De la tonalité (Daniil Trifonov)
Ma question récurrente sur les tonalités et un peu d’eau à mon moulin ! Dans une interview du pianiste Daniil Trifonov, à propos des Variations de Paganini de Rachmaninov : « Je reste persuadé que cette œuvre est plein d’énigmes, de messages codés. Rachmaninov y expose des conflits personnels et sa nature profondément dépressive. Elle est d’ailleurs "signée" par la tonalité de ré b majeur que l’on retrouve dans toute son œuvre chaque fois que la confidence est forte et dramatique. Chez certains compositeurs l’emploi de tonalités spécifiques révèle des moments de confession intenses. Je pourrais prendre l’exemple du la b majeur chez Chopin. » (Pianiste, n° 94, p. 30)
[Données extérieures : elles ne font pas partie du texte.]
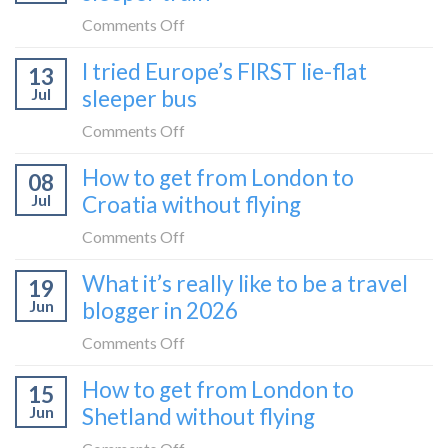
take
the
on
Comments Off
it
Belgrade
How
in
I tried Europe’s FIRST lie-flat
to
13
to
2026
Bar
Jul
sleeper bus
take
train
the
on
Comments Off
(Serbia
Zurich
I
to
How to get from London to
to
08
tried
Montenegro)
Zagreb
Jul
Croatia without flying
Europe’s
sleeper
FIRST
on
Comments Off
train
lie-
How
What it’s really like to be a travel
flat
19
to
sleeper
Jun
blogger in 2026
get
bus
from
on
Comments Off
London
What
How to get from London to
to
15
it’s
Croatia
Jun
Shetland without flying
really
without
like
on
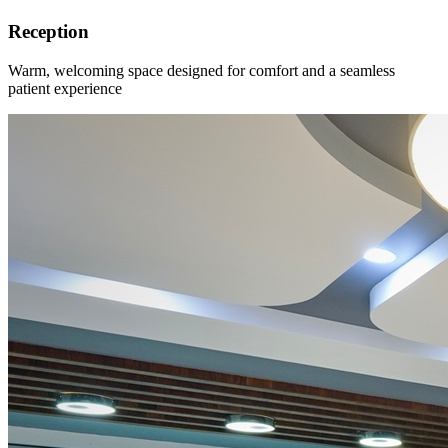
Reception
Warm, welcoming space designed for comfort and a seamless
patient experience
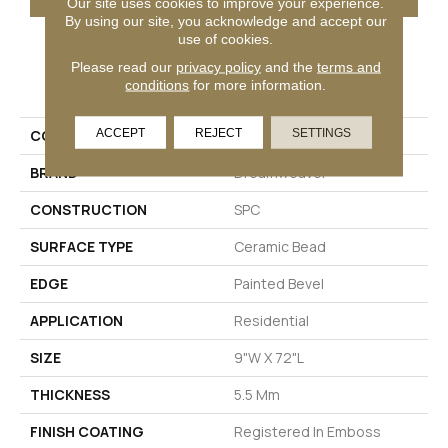
Our site uses cookies to improve your experience.
By using our site, you acknowledge and accept our
use of cookies.
Please read our
privacy policy
and the
terms and
PRODUCT ATTRIBUTES
conditions
for more information.
ACCEPT
REJECT
SETTINGS
COLLECTION
Bella Sera
BRAND
Dreamweaver
CONSTRUCTION
SPC
SURFACE TYPE
Ceramic Bead
EDGE
Painted Bevel
APPLICATION
Residential
SIZE
9"W X 72"L
THICKNESS
5.5 Mm
FINISH COATING
Registered In Emboss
Dans l’encre de Chopin (Rachmaninov)
Certains musiciens sont capables d’entendre toute musique par la simple lecture…. Daniil Trifonov écrit à propos du jeu, très libre, de Rachmaninov pianiste : « Rachmaninov pense l’œuvre dans l’encre de Chopin avant de la traduire dans le "son". Il "sent" l’essence de l’écriture musicale. » (ibid.)
→ Je me souviens de cette remarque, est-elle de Celibidache, disant que quelqu’un qui ne savait pas deviner le phrasé et les nuances en regardant une partition de Bach (qui ne contient aucune indication de ce type) ne sait pas lire la musique.